IVGCVSW-5826 Change weights layout for depthwise to [1,H,W,I*M]

 * This change is necessary because tflite uses a [1,H,W,I*M] format
   and uses the I*M dimension for per axis quantization. Our previous
   layout [M,I,H,W] can't handle the correlating quantization scales.
 * Updates Onnx-, TfLiteParser and TfliteDelegate
 * Updates the CpuRef, CpuAcc and GpuAcc backends
 * Adjusts unit tests
 * Adds test to ensure models with old layout can still be read and
   executed
 * Adds conversion function to previous layout [1,H,W,I*M] --> [M,I,H,W]
   which can be used by backend developers

!android-nn-driver:5553

Signed-off-by: Jan Eilers <jan.eilers@arm.com>
Change-Id: Ifef23368b8c3702cf315a5838d214f7dc13c0152
diff --git a/src/armnnDeserializer/Deserializer.cpp b/src/armnnDeserializer/Deserializer.cpp
index 976986e..7951589 100644
--- a/src/armnnDeserializer/Deserializer.cpp
+++ b/src/armnnDeserializer/Deserializer.cpp
@@ -927,6 +927,7 @@
     if (graph->featureVersions())

· · ·

▶ [Exercise directions] Edit the stretch of the commit message from "Signed-off-by: Jan Eilers" through "if (graph->featureVersions())", replacing "Deserializer.cpp" with "Deserializer.cc". The records are separate material with no connection to the commit message.

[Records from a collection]
· · ·

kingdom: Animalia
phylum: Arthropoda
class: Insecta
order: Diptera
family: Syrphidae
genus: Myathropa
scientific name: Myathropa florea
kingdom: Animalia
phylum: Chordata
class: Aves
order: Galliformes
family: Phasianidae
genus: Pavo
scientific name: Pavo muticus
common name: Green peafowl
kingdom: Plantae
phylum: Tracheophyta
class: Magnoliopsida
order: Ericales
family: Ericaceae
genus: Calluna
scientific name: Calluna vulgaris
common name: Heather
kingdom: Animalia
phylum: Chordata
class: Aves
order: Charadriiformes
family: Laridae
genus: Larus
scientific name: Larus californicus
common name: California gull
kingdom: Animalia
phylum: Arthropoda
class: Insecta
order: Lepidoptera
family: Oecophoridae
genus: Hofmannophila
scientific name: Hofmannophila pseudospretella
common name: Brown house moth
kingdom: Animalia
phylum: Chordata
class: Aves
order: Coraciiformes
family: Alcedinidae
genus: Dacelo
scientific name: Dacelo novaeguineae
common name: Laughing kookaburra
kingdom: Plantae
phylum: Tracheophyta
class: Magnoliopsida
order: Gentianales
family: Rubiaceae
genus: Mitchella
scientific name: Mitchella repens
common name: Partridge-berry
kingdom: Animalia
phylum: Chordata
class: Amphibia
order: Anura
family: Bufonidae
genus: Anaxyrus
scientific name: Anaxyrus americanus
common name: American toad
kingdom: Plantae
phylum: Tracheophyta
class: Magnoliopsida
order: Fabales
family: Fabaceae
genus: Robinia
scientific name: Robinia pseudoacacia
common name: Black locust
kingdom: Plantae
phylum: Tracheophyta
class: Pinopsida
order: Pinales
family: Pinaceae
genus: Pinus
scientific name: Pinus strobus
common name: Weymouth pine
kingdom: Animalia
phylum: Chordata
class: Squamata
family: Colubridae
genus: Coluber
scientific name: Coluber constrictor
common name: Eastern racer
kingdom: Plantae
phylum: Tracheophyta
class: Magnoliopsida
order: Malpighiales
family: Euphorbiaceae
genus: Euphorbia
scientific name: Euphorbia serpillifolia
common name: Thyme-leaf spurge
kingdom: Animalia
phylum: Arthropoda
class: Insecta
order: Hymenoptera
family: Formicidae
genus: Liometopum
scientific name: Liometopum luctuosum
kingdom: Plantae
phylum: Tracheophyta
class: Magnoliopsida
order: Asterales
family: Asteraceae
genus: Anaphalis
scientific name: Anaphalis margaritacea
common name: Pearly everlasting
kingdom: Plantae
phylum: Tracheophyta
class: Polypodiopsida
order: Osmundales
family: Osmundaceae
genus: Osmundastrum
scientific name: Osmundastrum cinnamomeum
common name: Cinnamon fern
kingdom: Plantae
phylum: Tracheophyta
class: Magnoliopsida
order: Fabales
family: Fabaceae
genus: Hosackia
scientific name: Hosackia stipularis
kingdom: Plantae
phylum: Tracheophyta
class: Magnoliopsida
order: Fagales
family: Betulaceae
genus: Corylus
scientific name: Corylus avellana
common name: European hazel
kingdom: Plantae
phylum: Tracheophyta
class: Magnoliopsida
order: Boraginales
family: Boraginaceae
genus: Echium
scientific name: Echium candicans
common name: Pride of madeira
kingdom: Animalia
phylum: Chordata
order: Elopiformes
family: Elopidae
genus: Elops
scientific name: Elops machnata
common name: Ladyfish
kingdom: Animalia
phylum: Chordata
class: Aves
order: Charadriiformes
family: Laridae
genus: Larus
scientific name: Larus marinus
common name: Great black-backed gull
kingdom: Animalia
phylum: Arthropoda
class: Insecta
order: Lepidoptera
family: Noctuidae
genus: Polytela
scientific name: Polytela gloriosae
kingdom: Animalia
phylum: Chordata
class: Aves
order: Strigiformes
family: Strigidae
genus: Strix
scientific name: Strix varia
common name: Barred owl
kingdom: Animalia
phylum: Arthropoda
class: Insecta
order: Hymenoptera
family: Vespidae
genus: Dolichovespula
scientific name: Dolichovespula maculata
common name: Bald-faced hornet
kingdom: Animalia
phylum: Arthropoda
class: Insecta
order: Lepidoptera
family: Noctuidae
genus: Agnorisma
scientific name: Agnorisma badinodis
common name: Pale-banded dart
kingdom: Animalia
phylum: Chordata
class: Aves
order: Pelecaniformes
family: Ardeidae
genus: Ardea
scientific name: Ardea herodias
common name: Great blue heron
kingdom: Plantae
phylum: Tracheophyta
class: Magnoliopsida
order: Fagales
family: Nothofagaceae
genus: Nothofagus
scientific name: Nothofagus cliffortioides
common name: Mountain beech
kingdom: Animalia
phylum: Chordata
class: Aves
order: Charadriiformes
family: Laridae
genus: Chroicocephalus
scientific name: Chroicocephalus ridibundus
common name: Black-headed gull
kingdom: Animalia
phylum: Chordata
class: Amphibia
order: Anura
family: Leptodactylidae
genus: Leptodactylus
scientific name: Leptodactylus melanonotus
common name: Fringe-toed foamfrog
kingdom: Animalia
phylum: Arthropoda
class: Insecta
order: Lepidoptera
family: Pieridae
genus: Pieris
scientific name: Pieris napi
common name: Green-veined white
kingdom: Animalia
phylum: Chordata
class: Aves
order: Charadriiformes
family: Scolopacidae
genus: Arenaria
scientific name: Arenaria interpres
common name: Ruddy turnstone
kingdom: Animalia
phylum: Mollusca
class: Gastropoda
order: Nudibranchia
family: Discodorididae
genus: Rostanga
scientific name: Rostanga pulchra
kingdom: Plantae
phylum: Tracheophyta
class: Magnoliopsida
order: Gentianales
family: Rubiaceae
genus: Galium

· · ·

▶ [The completed task]
Signed-off-by: Jan Eilers <jan.eilers@arm.com>
Change-Id: Ifef23368b8c3702cf315a5838d214f7dc13c0152
diff --git a/src/armnnDeserializer/Deserializer.cc b/src/armnnDeserializer/Deserializer.cc
index 976986e..7951589 100644
--- a/src/armnnDeserializer/Deserializer.cc
+++ b/src/armnnDeserializer/Deserializer.cc
@@ -927,6 +927,7 @@
     if (graph->featureVersions())